Voilà l’existence, voilà la biographie de l’enfant de la Maréchaussée jusqu’à sa vingt-deuxième année. Avec une affection inépuisable pour cette misérable cour et ce misérable corps de bâtiment qui étaient sa patrie et son domicile, elle passait et repassait pourtant maintenant dans la geôle d’un air modeste et effrayé : car son instinct de femme lui disait qu’on la montrait toujours comme une curiosité aux regards des nouveaux venus. Depuis qu’elle avait commencé à travailler en ville, elle avait cru nécessaire de ne pas dire où elle habitait et d’aller et venir aussi secrètement que possible entre la libre cité et la grille de fer, en dehors de laquelle elle n’avait pas couché une seule fois depuis qu’elle était au monde. Ce mystère dont elle se voyait obligée de s’entourer augmenta sa timidité naturelle, et son pas léger et sa taille mignonne semblaient glisser à regret dans les rues populeuses où il lui fallait passer.

Elle ne connaissait que trop les misères et les nécessités de la vie, mais elle était aussi innocente pour tout le reste que dans sa première enfance. Innocente, oui, toujours innocente et pure au milieu de ce brouillard derrière lequel elle entrevoyait son père, et des eaux troubles de cette rivière vivante qui coulait à travers la prison, se renouvelant sans cesse.

Voilà l’existence, voilà la biographie de la petite Dorrit qui, au moment où nous parlons, retourne chez elle par une triste soirée de septembre, suivie de loin par Arthur Clennam.

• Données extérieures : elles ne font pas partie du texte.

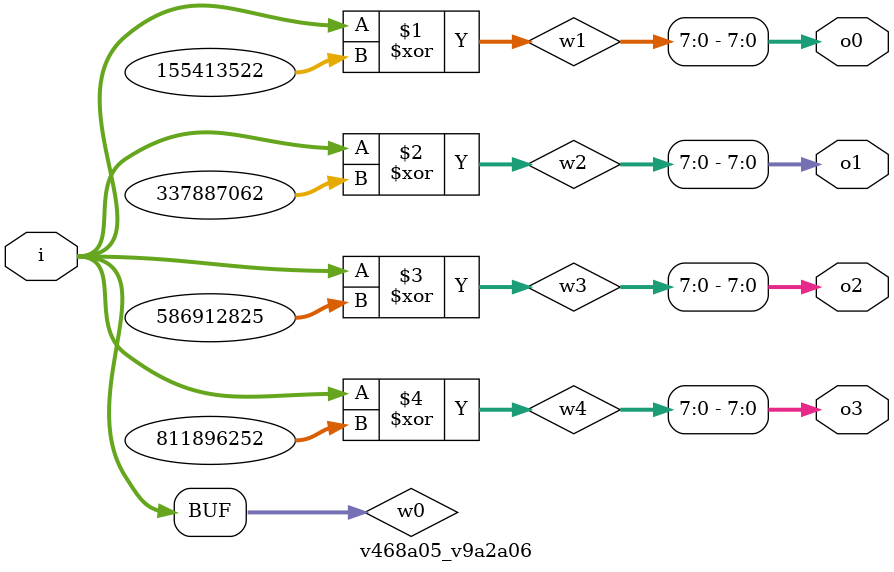
<source format=v>

module v468a05 (
  input [31:0] ve841af,
  output [7:0] vdd0469,
  output [7:0] v4ba85d,
  output [7:0] vf93ecb,
  output [7:0] vc6471a
);

  // Instantiate v468a05_v9a2a06 module
  v468a05_v9a2a06 v9a2a06 (
    .i(ve841af),
    .o0(vdd0469),
    .o1(vf93ecb),
    .o2(v4ba85d),
    .o3(vc6471a)
  );

endmodule
module v468a05_v9a2a06 (
  input [31:0] i,
  output [7:0] o0,
  output [7:0] o1,
  output [7:0] o2,
  output [7:0] o3
);

  wire [31:0] w0;
  wire [31:0] w1;
  wire [31:0] w2;
  wire [31:0] w3;
  wire [31:0] w4;

  // Assign input to wire
  assign w0 = i;

  // Xors of i
  assign w1 = i ^ 32'h09436c12;
  assign w2 = i ^ 32'h1423bf56;
  assign w3 = i ^ 32'h22fb9439;
  assign w4 = i ^ 32'h30648dbc;

  // Assign wires to outputs
  assign o0 = w1[7:0];
  assign o1 = w2[7:0];
  assign o2 = w3[7:0];
  assign o3 = w4[7:0];

endmodule
</source>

Voilà l’existence, voilà la biographie de la petite Dorrit, que nous voyons tourner au coin de London-Bridge, traverser ce pont, retourner sur ses pas, continuer son chemin jusqu’à l’église Saint-Georges, retourner une seconde fois assez brusquement sur ses pas, et disparaître comme une ombre à travers la grille extérieure et la petite cour de la prison de la Maréchaussée.